You can spot an SP who has spent the bulk of their time at another school because they will always say, "But at [this other school] we did it like [that]!" during training.

Setting the standard:
Offer new SPs an extra 30-minute or 1-hour orientation to discuss your program, especially if your SPs have worked at other schools. Discuss the standards you have around grading and feedback, especially. Bonus points if you know enough about other schools to point out how your program differs from others. Also, check in with new SPs to see what questions they have after the first couple of events and/or observe their first few events to make sure they are following your standards. Never EVER say anything like, "Well, we all know about how [x] works, right?" when training a procedure or case.

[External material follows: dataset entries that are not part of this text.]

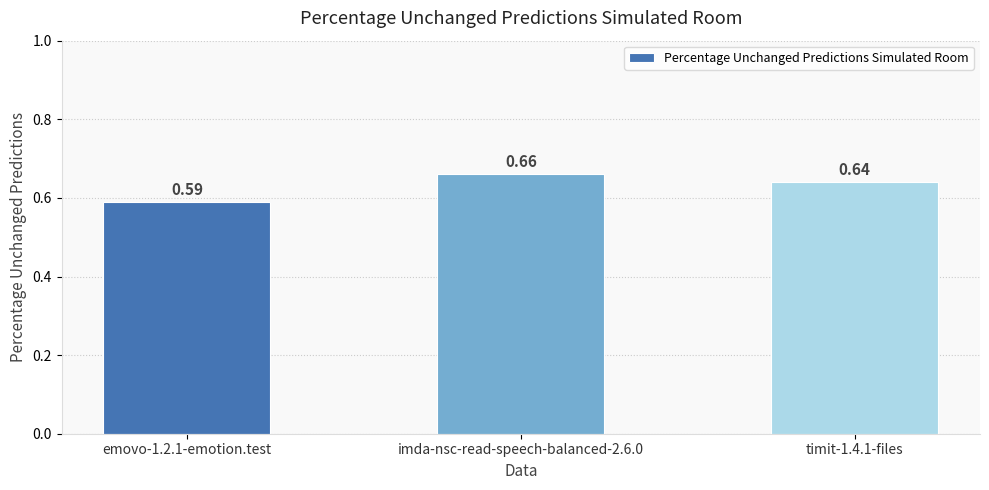

Rank the categories by value from lowest to highest.

emovo-1.2.1-emotion.test, timit-1.4.1-files, imda-nsc-read-speech-balanced-2.6.0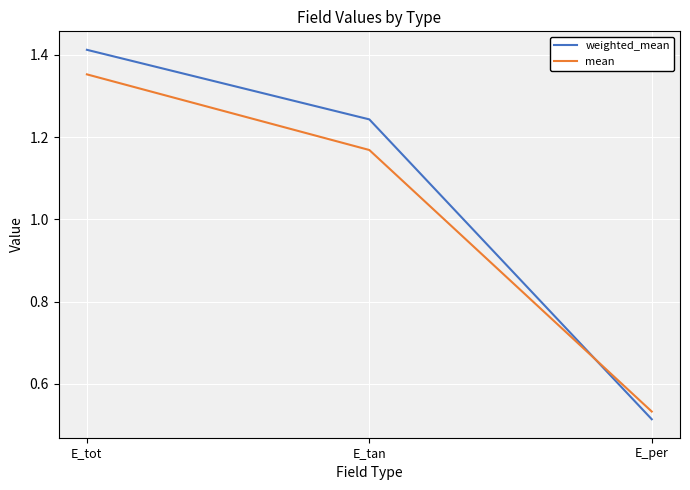

At which label does mean reach its peak?

E_tot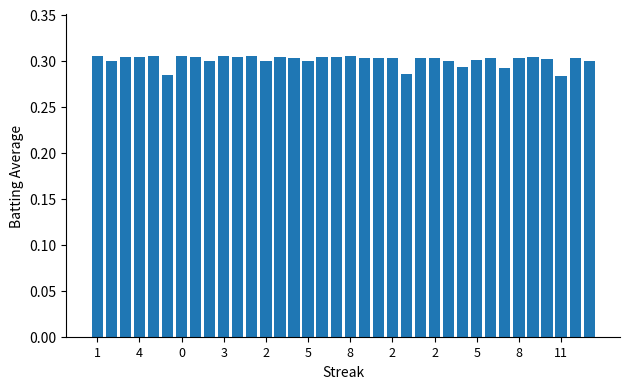

Does the chart contain stacked bars?

No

SP encounters are not a substitute for medical care

June 17, 2014

I hear the GU exams feel sort of like this.
[Opisthotonus in a patient suffering from tetanus via wikimedia]

It's important to recognize satire when you see it:

Standardized Patient Suing Medical School After No One Detected Prostate Cancer

I probably get between 600-800 exams a year from various medical students. One of my favorite things about encounters that include physical exams is seeing the large range of findings between student doctors. My blood pressure is excellent but every student comes up with a different number. I have incredible reflexes if student doctors hit the right spot, but less than half of them do. Very few guess my age or weight correctly. I remember one group of students was once very concerned about something that turns out to be very normal in women.

One of the unanticipated side effects of this job is the constant battle against hypochondria: is it fatigue or is it CANCER? But because I have so many exams, I feel lured into a false sense of security. Even though I know these exams are cursory at best, I also haven't been to an actual doctor in... years. I need to change that.